╭─ Supplied passage

4th Step - Adjust the B-Tension with suspension at sag.
hers the Shimano manual:
https://si.shimano.com/pdfs/dm/DM-MARD001-00-ENG.pdf
Some of you may recall that I've been pretty skeptical of chain wax, aka Queso. I try not to be irrationally stubborn, though, and good points have been made in favor of it.
So, since it's been cold here and I've been doing a bunch of bike upgrades, I decided to try out out on the road bike. A few thoughts:
1: It's just as much of a giant hassle to clean the chain like MSW recommends as I expected. It took 1 session with degreaser, then 4 mineral spirits baths, then 2 denatured alcohol baths for a used chain, but fewer for a new one. They want you to clean your cassette, rings, and pulleys just as well. It's a lot of used solvent by the end.
2: MSW dries a lot harder than the old candle wax i used in the 90s.
3: 200deg wax does not burn the fingers immediately, but it does stick to them tenaciously.
I opted to try a 12s chain on the 11s DA drivetrain because the WW types said it would be quieter. So i ended up with a new 12s chain on the bike and the used waxed one went onto my gravel bike.
I've only ridden it once, but it's the smoothest, quietest setup I've ever experienced. If the longevity lives up to the billing I'll be a convert, at least on the road.![]()
ride bikes, climb, ski, travel, cook, work to fund former, repeat.
This might be the key, I set it in the stand. Will give this a try; would it still be smoother on the stand or only while riding? Pretty sure it's not the hanger as the old bike had the same issue, but maybe coincidence? I've worked on countless derailleurs over the years, but 12 speed has been super finicky. That's the main reason I ditched Eagle, Shimano was great for a while but now the same issues.
I've found 12 speed xt derailleurs to be pretty fragile. Minor impacts can bend them a bit and they'll never shift quite right ever again.
Also try shifting it with the clutch turned off. This doesn't make any sense for a "works in some gears but not others" scenario, but when the clutch gets sticky (which they all do) sometimes the shifting gets bad in weird ways.
I coil the chain into the bottom of a small jar and cover with a few inches of naptha overnite, in the AM the chain is VERY clean (spotless ), drys really quick when I take it out of the naptha, a double app of Squirt and Bob's yer uncle. IME its a super effective/ easy way to clean a chain, I've done it on the last 2 brand new bikes before the drive train moves or can get dirty so all i've had to clean is the chain and Squirt it
Last edited by XXX-er; 02-06-2022 at 11:58 AM.

╰─
╭─ Raw data

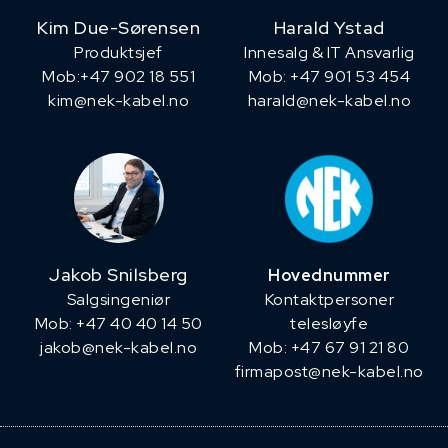
Kim Due-Sørensen
Harald Ystad
Produktsjef
Innesalg & IT Ansvarlig
​Mob:+47 902 18 551
Mob: +47 901 53 454
kim@nek-kabel.no
harald@nek-kabel.no
Jakob Snilsberg
Hovednummer
​Salgsingeniør
Kontaktpersoner
Mob: +47 40 40 14 50
telesløyfe
jakob@nek-kabel.no
Mob: +47 67 91 21 80
firmapost@nek-kabel.no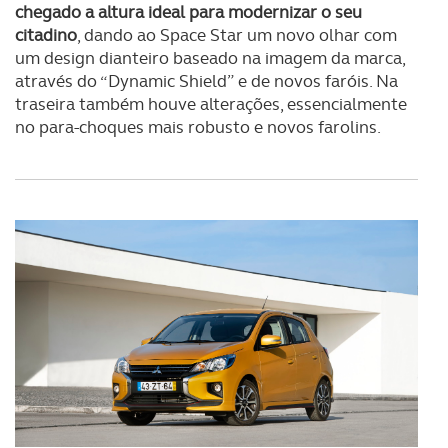
chegado a altura ideal para modernizar o seu
citadino
, dando ao Space Star um novo olhar com
um design dianteiro baseado na imagem da marca,
através do “Dynamic Shield” e de novos faróis. Na
traseira também houve alterações, essencialmente
no para-choques mais robusto e novos farolins.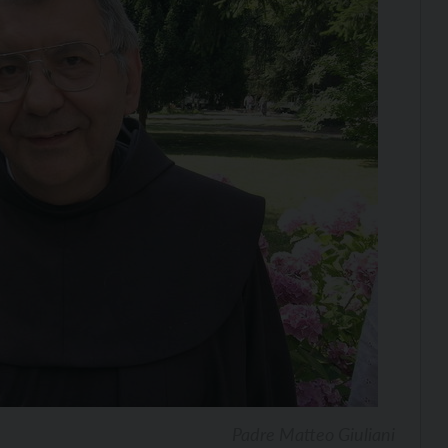
Padre Matteo Giuliani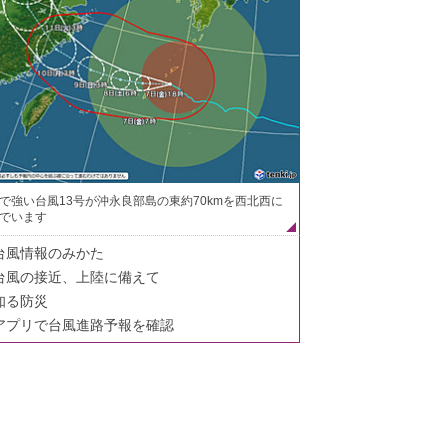
で強い台風13号が沖永良部島の東約70kmを西北西に
でいます
台風情報のみかた
台風の接近、上陸に備えて
知る防災
アプリで台風進路予報を確認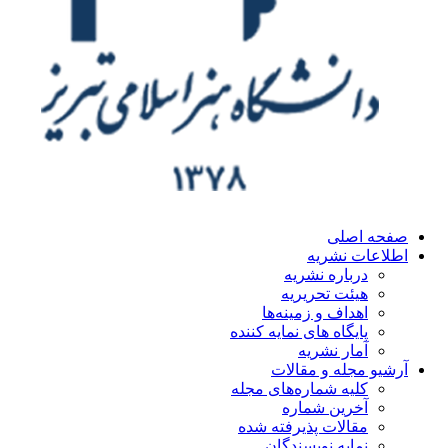
ه اصلی
اعات نشریه
درباره نشریه
هیئت تحریریه
اهداف و زمینه‌ها
پایگاه های نمایه کننده
آمار نشریه
یو مجله و مقالات
کلیه شماره‌های مجله
آخرین شماره
مقالات پذیرفته شده
نمایه نویسندگان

╰─

**Exercise**
In the bicycle forum excerpt, what sequence of cleaning steps did preparing a used chain for wax require?

**Reply to the exercise**
One session with degreaser, then four mineral spirits baths, then two denatured alcohol baths.